(Stored items)
* * * *

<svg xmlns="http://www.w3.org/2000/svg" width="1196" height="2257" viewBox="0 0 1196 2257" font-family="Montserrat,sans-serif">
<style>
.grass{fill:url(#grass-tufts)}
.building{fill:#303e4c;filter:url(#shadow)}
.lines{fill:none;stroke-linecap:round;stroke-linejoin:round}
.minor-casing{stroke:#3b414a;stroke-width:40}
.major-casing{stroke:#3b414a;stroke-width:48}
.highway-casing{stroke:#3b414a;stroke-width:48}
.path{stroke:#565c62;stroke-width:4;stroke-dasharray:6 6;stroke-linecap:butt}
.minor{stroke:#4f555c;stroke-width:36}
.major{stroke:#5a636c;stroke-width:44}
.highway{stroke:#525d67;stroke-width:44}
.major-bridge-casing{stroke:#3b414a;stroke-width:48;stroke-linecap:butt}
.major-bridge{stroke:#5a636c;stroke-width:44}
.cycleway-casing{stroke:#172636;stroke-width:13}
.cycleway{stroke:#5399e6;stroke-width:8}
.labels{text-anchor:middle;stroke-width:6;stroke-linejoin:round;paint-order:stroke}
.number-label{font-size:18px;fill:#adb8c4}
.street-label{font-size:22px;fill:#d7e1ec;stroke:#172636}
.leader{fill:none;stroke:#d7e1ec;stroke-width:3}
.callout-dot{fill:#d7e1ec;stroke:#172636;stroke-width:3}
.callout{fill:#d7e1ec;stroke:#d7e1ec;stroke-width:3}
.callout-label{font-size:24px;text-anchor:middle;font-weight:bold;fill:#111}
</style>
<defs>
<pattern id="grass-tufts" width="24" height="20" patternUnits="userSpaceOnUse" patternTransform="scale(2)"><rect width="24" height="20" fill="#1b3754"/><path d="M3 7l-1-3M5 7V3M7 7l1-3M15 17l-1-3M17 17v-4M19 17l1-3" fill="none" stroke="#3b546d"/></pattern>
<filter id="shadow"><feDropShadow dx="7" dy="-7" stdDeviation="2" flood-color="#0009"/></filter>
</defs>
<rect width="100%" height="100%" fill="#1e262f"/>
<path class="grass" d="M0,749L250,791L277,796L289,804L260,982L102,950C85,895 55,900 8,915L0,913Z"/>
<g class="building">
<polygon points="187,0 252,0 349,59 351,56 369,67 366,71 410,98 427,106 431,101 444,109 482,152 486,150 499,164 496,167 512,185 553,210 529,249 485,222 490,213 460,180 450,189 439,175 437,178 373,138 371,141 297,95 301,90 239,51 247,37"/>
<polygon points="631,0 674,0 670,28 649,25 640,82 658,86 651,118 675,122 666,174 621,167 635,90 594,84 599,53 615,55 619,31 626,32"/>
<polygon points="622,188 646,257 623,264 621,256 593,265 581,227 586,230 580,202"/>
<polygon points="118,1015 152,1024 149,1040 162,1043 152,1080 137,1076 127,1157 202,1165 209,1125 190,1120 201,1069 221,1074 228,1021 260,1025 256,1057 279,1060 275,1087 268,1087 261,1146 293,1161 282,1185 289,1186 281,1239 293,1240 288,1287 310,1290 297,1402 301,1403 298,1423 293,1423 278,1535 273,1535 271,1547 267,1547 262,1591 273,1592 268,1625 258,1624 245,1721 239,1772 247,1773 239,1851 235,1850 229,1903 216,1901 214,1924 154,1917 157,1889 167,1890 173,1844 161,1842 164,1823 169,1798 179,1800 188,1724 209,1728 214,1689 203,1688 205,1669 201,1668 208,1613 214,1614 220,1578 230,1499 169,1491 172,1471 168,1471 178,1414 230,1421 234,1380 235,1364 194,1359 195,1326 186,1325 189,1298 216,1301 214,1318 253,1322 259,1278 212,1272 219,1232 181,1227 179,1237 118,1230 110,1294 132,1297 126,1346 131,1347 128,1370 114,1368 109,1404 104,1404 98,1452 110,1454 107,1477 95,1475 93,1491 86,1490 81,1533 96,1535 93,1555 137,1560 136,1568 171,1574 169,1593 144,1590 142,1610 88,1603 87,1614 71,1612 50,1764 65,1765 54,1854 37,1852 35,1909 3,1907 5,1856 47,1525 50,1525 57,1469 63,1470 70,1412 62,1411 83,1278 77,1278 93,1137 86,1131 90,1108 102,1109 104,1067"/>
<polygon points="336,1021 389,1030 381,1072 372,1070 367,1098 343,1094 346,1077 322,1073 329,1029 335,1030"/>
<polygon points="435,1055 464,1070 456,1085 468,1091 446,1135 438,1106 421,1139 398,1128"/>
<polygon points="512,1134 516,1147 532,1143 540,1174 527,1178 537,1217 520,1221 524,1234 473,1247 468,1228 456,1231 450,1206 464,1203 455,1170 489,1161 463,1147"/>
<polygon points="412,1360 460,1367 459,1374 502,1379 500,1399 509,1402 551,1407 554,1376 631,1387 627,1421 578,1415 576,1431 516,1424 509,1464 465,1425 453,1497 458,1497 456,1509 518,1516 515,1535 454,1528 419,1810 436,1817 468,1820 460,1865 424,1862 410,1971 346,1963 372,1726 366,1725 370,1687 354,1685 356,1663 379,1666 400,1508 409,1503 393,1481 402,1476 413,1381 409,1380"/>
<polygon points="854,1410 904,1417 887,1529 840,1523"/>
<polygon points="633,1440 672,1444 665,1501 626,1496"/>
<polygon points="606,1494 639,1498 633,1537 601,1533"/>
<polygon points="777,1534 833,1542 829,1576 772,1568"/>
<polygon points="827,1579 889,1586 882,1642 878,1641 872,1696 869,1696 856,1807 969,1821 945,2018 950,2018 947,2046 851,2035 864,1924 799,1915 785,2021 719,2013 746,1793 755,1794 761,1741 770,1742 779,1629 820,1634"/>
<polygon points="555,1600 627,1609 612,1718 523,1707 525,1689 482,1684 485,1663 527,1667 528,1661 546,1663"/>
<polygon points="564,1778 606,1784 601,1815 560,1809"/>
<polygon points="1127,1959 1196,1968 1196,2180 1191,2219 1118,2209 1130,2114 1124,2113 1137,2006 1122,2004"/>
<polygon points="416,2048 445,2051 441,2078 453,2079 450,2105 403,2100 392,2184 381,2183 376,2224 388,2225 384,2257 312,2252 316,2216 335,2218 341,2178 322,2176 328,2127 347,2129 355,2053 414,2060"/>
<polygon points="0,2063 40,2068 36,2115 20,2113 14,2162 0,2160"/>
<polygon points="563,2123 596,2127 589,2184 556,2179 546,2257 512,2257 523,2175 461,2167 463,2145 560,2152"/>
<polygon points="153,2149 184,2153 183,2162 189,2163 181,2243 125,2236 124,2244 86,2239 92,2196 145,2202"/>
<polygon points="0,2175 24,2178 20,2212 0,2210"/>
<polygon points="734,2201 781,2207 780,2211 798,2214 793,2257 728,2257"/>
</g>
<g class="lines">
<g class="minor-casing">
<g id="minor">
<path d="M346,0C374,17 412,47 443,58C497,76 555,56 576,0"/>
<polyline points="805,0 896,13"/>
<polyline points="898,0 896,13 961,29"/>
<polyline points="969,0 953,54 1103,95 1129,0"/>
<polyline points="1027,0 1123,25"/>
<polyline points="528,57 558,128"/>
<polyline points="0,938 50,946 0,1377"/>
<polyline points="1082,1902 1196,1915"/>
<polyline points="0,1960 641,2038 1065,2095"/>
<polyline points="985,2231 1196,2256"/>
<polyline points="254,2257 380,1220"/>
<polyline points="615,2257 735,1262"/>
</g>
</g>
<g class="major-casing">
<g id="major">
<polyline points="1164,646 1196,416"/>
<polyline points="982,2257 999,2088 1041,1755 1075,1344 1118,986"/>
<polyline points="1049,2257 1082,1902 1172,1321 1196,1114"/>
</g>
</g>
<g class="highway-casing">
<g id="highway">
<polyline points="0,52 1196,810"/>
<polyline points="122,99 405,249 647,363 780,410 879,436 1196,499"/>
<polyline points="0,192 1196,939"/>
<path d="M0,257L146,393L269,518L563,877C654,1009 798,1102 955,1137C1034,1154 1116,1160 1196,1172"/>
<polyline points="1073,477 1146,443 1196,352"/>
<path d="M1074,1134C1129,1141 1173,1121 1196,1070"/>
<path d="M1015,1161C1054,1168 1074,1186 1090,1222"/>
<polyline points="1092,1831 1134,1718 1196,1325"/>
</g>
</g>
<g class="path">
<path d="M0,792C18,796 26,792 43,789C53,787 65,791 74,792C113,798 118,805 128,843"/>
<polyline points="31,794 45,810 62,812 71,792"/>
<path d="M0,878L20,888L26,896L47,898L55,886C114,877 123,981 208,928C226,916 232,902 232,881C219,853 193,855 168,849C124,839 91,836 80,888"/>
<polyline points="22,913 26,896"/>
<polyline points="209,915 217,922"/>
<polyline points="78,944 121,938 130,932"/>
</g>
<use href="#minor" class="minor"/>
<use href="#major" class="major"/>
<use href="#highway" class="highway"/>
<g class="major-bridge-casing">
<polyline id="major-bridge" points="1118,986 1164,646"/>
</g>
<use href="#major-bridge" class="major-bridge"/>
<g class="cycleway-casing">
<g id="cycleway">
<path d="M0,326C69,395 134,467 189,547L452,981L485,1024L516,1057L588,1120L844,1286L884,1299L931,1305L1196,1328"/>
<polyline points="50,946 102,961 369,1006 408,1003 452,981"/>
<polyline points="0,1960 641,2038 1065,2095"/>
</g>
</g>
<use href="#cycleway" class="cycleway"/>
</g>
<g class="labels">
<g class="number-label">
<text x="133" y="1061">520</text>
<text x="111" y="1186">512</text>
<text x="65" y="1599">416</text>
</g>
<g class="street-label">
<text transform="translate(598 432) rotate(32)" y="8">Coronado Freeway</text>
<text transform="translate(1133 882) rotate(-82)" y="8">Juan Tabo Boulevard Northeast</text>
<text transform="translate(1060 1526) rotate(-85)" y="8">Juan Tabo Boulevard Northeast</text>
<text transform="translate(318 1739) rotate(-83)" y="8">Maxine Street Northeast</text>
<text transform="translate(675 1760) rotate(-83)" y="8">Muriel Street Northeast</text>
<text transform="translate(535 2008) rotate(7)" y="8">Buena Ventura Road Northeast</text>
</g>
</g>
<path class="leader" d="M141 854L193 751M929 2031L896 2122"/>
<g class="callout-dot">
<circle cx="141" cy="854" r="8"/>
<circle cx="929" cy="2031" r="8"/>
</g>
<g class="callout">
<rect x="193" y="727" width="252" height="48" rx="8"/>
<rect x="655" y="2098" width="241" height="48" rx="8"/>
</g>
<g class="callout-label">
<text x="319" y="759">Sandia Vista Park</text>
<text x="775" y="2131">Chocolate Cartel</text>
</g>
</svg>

* * * *

## WHAT NEEDS TO BE DONE
Go through the entries above and copy each line holding the string "lines".

## WRITTEN SOLUTION
.lines{fill:none;stroke-linecap:round;stroke-linejoin:round}
<g class="lines">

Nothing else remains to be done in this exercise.